━━━━━ Available data ━━━━━

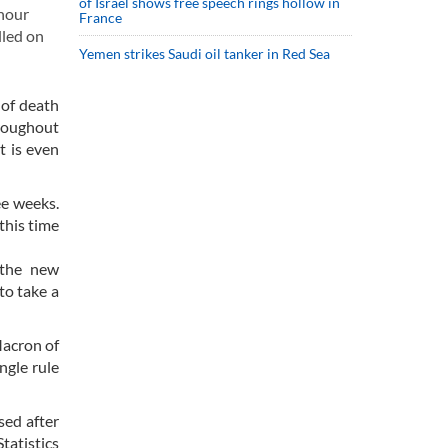
of Israel shows free speech rings hollow in
 hour
France
lled on
Yemen strikes Saudi oil tanker in Red Sea
 of death
hroughout
t is even
ee weeks.
this time
 the new
to take a
Macron of
ngle rule
sed after
tatistics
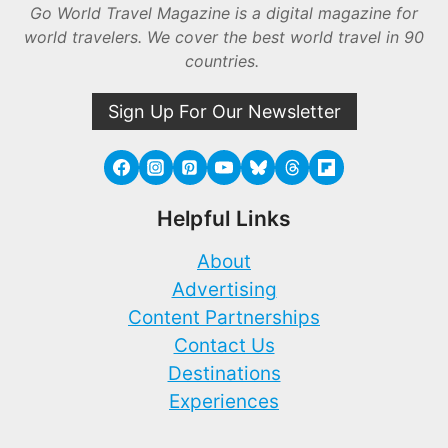
Go World Travel Magazine is a digital magazine for
world travelers. We cover the best world travel in 90
countries.
Sign Up For Our Newsletter
Helpful Links
About
Advertising
Content Partnerships
Contact Us
Destinations
Experiences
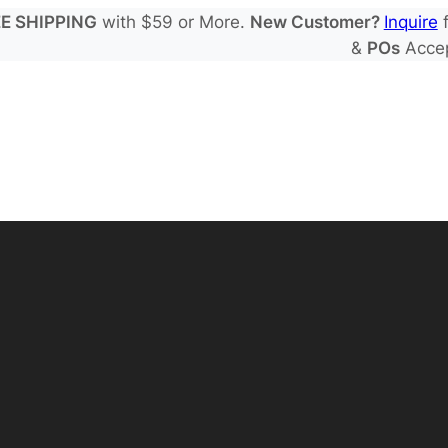
E SHIPPING
with $59 or More.
New Customer?
Inquire
f
&
POs
Acce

━━━━━

_Task description:_
Copy every line above exactly; images stay out.

_Written solution:_
of Israel shows free speech rings hollow in
 hour
France
lled on
Yemen strikes Saudi oil tanker in Red Sea
 of death
hroughout
t is even
ee weeks.
this time
 the new
to take a
Macron of
ngle rule
sed after
tatistics
Go World Travel Magazine is a digital magazine for
world travelers. We cover the best world travel in 90
countries.
Sign Up For Our Newsletter
Helpful Links
About
Advertising
Content Partnerships
Contact Us
Destinations
Experiences
E SHIPPING
with $59 or More.
New Customer?
Inquire
f
&
POs
Acce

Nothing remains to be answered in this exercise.